The third story was the story of the Class of 2016. McCarthy began by stating, “Lawyers need to laugh more.” He then recounted several humorous tidbits of personal information his students had written down on notecards during their first day of class, including “I once got run over by a golf cart,” and “My great (eight times removed) uncle is George Washington.” He then teased the class valedictorian, J. D. Marsh, for misspelling a word on his notecard.
“All teasing aside,” McCarthy continued, “this graduating class includes brilliant litigators, gifted athletes, individuals committed to serving the community, and a group that has survived ‘snowmageddon’ and celebrated ‘Rascal.’ Most importantly, though, you have formed a bond that will last for years to come.
“Dr. Seuss once said: ‘Sometimes you will never know the value of a moment until it becomes a memory,’ but I valued my time with you every single day,” reminisced McCarthy. “I am proud to have been a small part of your story. From the bottom of my heart, thank you for changing my life for the better. This chapter in your story is about to be over, but I can’t wait to see what this class does as the rest of the story unfolds.”
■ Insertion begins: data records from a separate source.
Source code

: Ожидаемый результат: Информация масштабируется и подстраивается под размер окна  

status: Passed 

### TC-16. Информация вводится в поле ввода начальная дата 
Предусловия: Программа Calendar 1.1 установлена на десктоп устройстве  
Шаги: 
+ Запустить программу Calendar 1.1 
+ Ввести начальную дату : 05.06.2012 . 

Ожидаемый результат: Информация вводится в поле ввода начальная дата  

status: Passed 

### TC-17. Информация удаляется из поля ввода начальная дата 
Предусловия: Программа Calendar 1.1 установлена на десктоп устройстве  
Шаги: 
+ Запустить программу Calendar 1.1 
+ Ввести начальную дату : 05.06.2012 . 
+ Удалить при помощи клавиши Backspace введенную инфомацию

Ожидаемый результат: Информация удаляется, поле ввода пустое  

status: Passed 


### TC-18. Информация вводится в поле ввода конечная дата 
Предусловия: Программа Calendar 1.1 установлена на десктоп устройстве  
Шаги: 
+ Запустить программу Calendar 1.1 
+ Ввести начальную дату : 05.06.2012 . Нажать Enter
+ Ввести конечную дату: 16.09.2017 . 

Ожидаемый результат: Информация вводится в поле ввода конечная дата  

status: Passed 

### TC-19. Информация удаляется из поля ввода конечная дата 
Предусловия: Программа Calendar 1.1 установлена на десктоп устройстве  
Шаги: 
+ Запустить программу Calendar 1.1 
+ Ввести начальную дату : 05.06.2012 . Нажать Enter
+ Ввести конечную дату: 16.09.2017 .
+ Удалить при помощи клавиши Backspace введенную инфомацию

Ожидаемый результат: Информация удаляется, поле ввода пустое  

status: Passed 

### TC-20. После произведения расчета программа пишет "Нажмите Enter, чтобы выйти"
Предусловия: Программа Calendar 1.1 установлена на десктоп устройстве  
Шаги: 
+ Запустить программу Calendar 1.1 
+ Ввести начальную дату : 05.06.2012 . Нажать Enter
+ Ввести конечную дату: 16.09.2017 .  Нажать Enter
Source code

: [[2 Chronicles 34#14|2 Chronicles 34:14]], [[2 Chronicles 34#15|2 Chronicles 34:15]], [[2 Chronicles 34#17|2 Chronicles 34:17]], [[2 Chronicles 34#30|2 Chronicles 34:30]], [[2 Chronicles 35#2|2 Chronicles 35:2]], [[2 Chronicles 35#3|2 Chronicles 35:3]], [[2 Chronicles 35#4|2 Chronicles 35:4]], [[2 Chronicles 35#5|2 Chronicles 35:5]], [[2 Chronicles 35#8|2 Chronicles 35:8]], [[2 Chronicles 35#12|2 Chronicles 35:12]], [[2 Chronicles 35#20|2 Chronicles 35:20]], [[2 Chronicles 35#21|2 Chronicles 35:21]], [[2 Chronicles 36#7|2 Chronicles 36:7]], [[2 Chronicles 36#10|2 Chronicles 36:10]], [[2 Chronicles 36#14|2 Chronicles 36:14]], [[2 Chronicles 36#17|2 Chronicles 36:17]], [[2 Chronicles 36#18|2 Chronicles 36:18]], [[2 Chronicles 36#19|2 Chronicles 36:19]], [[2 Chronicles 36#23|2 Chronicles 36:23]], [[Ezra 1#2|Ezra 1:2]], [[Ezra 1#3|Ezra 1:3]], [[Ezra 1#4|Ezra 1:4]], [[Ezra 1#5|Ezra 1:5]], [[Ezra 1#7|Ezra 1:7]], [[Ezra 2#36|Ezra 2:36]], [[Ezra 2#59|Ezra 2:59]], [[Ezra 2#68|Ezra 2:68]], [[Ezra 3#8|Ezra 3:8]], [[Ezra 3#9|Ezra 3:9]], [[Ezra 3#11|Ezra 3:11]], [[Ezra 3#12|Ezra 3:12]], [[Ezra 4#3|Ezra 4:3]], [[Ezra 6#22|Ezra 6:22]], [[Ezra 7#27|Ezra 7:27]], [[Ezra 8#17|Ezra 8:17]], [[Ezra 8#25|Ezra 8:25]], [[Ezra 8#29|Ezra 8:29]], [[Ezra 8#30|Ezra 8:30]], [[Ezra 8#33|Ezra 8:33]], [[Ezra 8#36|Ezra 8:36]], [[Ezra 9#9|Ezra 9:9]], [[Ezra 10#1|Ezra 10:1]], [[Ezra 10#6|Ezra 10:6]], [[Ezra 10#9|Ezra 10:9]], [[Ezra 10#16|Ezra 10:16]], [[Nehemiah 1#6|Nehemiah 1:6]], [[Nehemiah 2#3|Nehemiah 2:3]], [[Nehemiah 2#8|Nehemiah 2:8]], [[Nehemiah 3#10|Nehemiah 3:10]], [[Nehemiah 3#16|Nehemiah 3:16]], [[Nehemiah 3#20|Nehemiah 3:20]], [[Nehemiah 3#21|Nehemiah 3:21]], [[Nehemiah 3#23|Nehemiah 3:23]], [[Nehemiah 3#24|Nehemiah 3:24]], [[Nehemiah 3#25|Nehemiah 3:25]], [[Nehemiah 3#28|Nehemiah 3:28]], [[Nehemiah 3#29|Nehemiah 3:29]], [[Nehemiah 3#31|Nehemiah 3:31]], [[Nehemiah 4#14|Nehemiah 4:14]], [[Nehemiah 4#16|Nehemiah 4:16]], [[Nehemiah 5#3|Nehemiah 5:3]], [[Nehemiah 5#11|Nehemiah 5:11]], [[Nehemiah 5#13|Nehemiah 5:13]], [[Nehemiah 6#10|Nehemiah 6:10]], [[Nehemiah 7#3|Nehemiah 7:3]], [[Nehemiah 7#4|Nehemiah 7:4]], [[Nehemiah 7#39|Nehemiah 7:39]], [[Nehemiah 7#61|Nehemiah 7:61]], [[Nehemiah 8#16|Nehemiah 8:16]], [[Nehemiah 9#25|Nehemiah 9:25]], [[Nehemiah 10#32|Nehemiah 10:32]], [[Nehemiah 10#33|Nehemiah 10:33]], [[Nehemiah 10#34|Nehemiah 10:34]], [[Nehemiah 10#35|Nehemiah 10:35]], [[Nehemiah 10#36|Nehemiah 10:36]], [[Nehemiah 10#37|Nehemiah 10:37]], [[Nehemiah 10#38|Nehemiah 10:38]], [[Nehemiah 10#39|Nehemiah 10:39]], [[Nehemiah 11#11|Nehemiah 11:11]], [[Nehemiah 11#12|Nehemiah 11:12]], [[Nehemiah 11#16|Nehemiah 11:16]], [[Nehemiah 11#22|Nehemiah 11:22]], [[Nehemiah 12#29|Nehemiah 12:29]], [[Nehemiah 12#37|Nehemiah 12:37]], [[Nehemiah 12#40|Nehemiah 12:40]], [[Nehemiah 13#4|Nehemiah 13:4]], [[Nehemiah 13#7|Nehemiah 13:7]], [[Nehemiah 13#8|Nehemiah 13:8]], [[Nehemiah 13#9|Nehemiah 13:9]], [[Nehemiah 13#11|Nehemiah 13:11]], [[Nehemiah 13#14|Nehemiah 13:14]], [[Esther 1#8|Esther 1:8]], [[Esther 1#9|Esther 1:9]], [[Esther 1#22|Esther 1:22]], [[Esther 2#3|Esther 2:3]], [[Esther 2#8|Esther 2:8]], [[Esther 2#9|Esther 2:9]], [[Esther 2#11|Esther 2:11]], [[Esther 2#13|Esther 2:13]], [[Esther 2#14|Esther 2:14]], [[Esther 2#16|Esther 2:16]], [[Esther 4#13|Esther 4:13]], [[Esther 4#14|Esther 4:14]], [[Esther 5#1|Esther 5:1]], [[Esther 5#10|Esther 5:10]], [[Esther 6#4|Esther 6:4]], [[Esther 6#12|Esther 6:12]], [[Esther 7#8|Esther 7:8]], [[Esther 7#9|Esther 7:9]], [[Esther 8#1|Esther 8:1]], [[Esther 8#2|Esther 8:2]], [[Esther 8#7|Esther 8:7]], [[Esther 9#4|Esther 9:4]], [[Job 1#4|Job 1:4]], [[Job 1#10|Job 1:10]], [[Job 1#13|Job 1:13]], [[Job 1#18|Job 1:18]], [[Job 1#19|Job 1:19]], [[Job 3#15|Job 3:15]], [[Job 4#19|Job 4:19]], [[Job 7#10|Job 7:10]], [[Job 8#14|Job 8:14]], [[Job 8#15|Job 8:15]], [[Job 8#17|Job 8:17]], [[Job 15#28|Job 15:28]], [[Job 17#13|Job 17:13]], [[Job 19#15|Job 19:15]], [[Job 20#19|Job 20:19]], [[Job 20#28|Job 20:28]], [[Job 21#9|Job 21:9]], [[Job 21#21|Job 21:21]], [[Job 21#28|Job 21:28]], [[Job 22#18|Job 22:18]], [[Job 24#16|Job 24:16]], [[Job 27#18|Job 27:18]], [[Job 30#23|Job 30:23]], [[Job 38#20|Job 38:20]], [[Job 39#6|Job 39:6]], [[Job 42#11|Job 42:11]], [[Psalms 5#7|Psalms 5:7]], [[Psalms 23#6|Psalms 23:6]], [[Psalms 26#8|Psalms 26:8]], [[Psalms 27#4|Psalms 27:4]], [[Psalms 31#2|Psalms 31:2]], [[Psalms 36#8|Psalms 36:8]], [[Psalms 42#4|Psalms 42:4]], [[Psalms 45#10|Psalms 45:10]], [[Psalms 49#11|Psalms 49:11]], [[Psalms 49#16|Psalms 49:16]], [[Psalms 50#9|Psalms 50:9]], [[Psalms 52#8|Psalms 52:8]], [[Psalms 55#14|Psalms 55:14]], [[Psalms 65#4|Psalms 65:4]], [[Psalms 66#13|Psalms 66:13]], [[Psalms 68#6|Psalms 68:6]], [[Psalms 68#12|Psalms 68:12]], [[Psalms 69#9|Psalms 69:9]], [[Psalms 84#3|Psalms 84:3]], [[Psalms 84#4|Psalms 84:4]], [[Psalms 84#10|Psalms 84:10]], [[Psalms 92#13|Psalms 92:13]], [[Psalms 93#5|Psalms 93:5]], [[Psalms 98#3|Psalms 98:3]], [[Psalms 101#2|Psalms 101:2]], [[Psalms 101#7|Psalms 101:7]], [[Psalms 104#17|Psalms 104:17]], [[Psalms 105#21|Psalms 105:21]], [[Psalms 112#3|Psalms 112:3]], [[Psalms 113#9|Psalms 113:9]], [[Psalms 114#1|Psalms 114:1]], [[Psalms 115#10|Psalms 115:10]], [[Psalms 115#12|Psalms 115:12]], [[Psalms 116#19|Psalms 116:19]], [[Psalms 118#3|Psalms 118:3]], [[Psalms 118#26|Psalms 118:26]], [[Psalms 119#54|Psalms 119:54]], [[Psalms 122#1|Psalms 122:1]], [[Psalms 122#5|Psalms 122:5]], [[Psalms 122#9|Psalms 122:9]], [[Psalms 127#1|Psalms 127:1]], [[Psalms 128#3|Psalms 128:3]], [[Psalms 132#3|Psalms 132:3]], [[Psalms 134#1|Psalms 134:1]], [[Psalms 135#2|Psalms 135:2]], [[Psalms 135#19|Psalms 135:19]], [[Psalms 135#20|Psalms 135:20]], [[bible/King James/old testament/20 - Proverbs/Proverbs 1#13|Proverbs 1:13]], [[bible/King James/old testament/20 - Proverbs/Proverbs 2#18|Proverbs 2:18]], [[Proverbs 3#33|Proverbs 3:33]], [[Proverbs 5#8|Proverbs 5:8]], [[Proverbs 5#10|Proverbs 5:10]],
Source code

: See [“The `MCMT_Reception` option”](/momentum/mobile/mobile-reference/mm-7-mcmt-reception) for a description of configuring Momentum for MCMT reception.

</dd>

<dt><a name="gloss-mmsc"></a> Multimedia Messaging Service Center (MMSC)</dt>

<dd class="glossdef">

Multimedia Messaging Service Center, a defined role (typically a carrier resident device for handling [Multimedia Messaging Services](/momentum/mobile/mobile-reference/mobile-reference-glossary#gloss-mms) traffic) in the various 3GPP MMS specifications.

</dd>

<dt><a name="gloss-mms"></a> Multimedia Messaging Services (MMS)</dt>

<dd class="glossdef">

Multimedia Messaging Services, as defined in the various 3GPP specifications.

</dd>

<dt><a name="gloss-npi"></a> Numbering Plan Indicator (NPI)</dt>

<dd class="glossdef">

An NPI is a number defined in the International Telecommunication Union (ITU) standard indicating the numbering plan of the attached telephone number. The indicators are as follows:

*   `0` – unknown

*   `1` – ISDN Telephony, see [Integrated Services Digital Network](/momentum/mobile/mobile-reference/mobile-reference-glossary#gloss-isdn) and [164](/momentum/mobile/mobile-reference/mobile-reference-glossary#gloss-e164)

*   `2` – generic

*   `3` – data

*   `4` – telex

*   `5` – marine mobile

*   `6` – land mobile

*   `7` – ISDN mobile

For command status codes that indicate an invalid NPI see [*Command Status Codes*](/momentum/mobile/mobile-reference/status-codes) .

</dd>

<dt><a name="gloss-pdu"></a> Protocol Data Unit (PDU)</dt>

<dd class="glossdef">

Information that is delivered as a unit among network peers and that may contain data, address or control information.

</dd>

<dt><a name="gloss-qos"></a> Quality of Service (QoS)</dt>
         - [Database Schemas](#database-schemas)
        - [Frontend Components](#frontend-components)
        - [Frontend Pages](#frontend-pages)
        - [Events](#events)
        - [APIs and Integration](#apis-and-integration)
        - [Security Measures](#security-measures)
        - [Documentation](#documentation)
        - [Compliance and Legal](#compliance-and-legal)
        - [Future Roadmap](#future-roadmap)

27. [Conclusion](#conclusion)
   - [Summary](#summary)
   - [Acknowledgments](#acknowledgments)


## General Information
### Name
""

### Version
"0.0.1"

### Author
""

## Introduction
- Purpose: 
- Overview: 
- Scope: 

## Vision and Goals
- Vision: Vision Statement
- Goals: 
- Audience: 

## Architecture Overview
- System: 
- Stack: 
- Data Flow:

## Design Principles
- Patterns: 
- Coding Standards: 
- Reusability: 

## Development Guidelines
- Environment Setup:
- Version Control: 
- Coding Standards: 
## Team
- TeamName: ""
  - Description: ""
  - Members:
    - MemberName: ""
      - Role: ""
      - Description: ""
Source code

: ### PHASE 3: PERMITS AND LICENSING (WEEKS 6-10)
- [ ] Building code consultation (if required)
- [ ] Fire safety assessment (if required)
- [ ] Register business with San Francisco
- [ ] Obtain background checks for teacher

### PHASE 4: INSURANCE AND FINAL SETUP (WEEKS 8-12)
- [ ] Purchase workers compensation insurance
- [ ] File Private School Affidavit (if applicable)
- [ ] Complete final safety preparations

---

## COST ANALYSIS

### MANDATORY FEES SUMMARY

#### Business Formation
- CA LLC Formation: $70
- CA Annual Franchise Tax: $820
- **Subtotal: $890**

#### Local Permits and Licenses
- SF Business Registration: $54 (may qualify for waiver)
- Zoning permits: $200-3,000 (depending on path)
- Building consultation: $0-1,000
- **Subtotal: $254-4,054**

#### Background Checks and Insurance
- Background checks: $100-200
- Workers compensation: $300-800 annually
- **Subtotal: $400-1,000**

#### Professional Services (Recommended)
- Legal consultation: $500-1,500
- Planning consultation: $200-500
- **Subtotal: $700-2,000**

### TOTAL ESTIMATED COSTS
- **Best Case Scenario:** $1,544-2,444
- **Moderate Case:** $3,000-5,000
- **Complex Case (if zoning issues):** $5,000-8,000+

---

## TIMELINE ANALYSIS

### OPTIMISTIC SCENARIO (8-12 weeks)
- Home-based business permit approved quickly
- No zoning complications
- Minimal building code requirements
Also at commencement, the law school presented its annual Daniel Austin Brewer Professionalism Award to Stewart Alvis of Birmingham, Alabama. Alvis was an active member of the Cumberland School of Law National Trial Team, the Student Bar Association and the Cumberland Law Review. During his three years at the law school, Alvis served in various leadership positions including chief judge of the Cumberland Trial Advocacy Board, acquisitions editor and junior editor of the Cumberland Law Review, and Student Bar Association class representative and vice president. He is the eighth member of his family to graduate from Cumberland School of Law.